I am currently a doctoral candidate at the Geo-Energy Lab of EPFL. I have wide interests ranging from the mechanics of friction and fractures in geomaterials to the physics of earthquakes and faulting. During my PhD, I'm focused on understanding coupled hydro-mechanical processes in faults and fractured rocks. Generally, I use tools of theoretical and computational mechanics to understand the interplay between different physical processes involved in both natural and human-induced earthquakes.
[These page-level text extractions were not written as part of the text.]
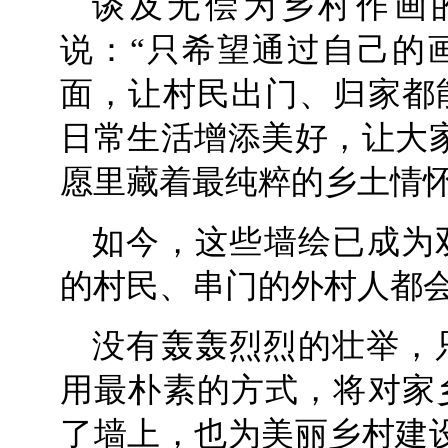
谈及无偿为乡村作画
说：“只希望通过自己的
面，让村民出门、归家都
日常生活增添美好，让大
愿里藏着最纯粹的乡土情
如今，这些墙绘已成为
的村民、串门的外村人都
没有轰轰烈烈的壮举，
用最朴素的方式，将对家
了墙上，也为美丽乡村建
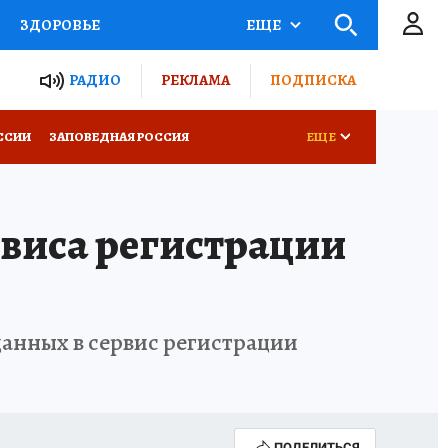
ЗДОРОВЬЕ
ЕЩЕ
ТЫ РОССИИ
РАДИО
РЕКЛАМА
ПОДПИСКА
КРЕТЫ
ПУТЕВОДИТЕЛЬ
ССИИ
ЗАПОВЕДНАЯ РОССИЯ
ЕЩЕ
 ЖЕЛЕЗА
ТУРИЗМ
виса регистрации
Д ПОТРЕБИТЕЛЯ
ВСЕ О КП
анных в сервис регистрации
ПОДЕЛИТЬСЯ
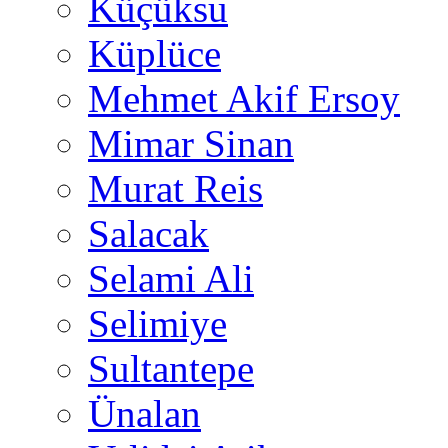
Küçüksu
Küplüce
Mehmet Akif Ersoy
Mimar Sinan
Murat Reis
Salacak
Selami Ali
Selimiye
Sultantepe
Ünalan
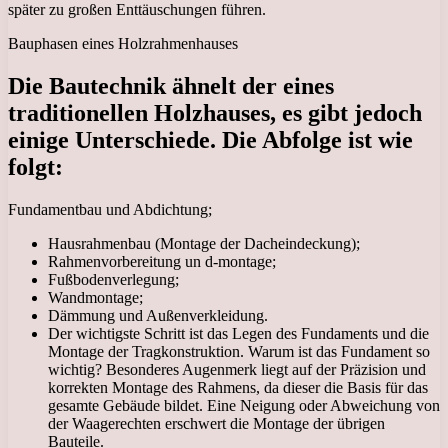
später zu großen Enttäuschungen führen.
Bauphasen eines Holzrahmenhauses
Die Bautechnik ähnelt der eines
traditionellen Holzhauses, es gibt jedoch
einige Unterschiede. Die Abfolge ist wie
folgt:
Fundamentbau und Abdichtung;
Hausrahmenbau (Montage der Dacheindeckung);
Rahmenvorbereitung un d-montage;
Fußbodenverlegung;
Wandmontage;
Dämmung und Außenverkleidung.
Der wichtigste Schritt ist das Legen des Fundaments und die
Montage der Tragkonstruktion. Warum ist das Fundament so
wichtig? Besonderes Augenmerk liegt auf der Präzision und
korrekten Montage des Rahmens, da dieser die Basis für das
gesamte Gebäude bildet. Eine Neigung oder Abweichung von
der Waagerechten erschwert die Montage der übrigen
Bauteile.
An important part of my research is to link both theoretical and numerical predictions to measurements in the laboratory and/or field observations.
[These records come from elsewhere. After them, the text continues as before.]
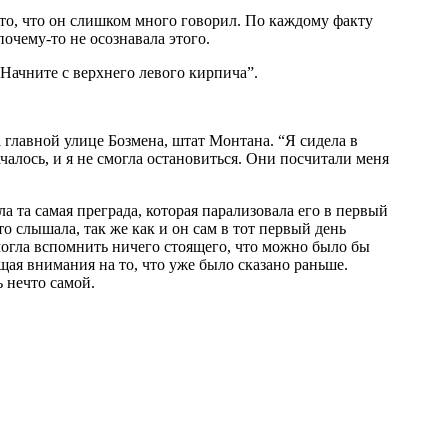
 то, что он слишком много говорил. По каждому факту
очему-то не осознавала этого.
 Начните с верхнего левого кирпича”.
 главной улице Бозмена, штат Монтана. “Я сидела в
чалось, и я не смогла остановиться. Они посчитали меня
а та самая преграда, которая парализовала его в первый
то слышала, так же как и он сам в тот первый день
 могла вспомнить ничего стоящего, что можно было бы
щая внимания на то, что уже было сказано раньше.
 нечто самой.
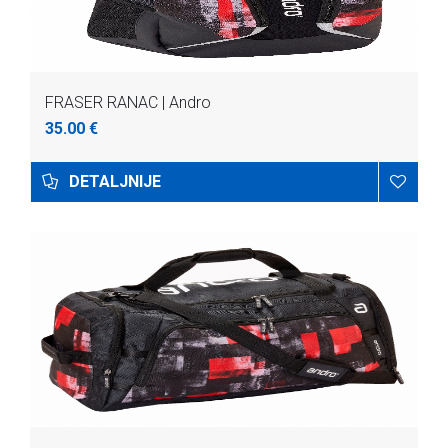
FRASER RANAC | Andro
35.00 €
DETALJNIJE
I obtained my master in earthquake engineering and my civil engineer title at the University of Chile in the year 2014. Prior to joining EPFL in 2019, I worked in the mining industry in Chile and I also travelled around the world for two years.
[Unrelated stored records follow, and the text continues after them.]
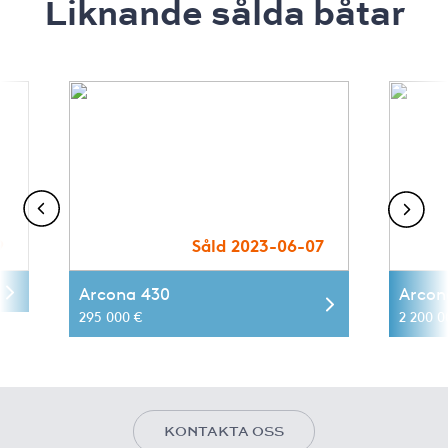
Liknande sålda båtar
9
Såld 2023-06-07
Arcona 430
Arcon
295 000 €
2 200 0
KONTAKTA OSS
Currently, I am developing a fully-coupled hydro-mechanical solver to simulate quasi-dynamic fault slip and fluid flow in arbitrary-shaped faults and fault networks in 3D. By using the recent advances in my numerical solver, we have recently investigated the mechanics of aseismic ruptures driven by fluid injections. We found self-similar and non-self-similar solutions for fluid-driven fault slip, and provide new analytical and numerical descriptions of them. Fluid-driven aseismic ruptures play an important role in a number of natural and anthropogenic phenomena such as seismic swarms, aftershocks sequences, slow slip events, and injection-induced seismicity. Currently, I'm further developing my numerical solver and exploring problems involving fluid-driven unstable/seismic ruptures.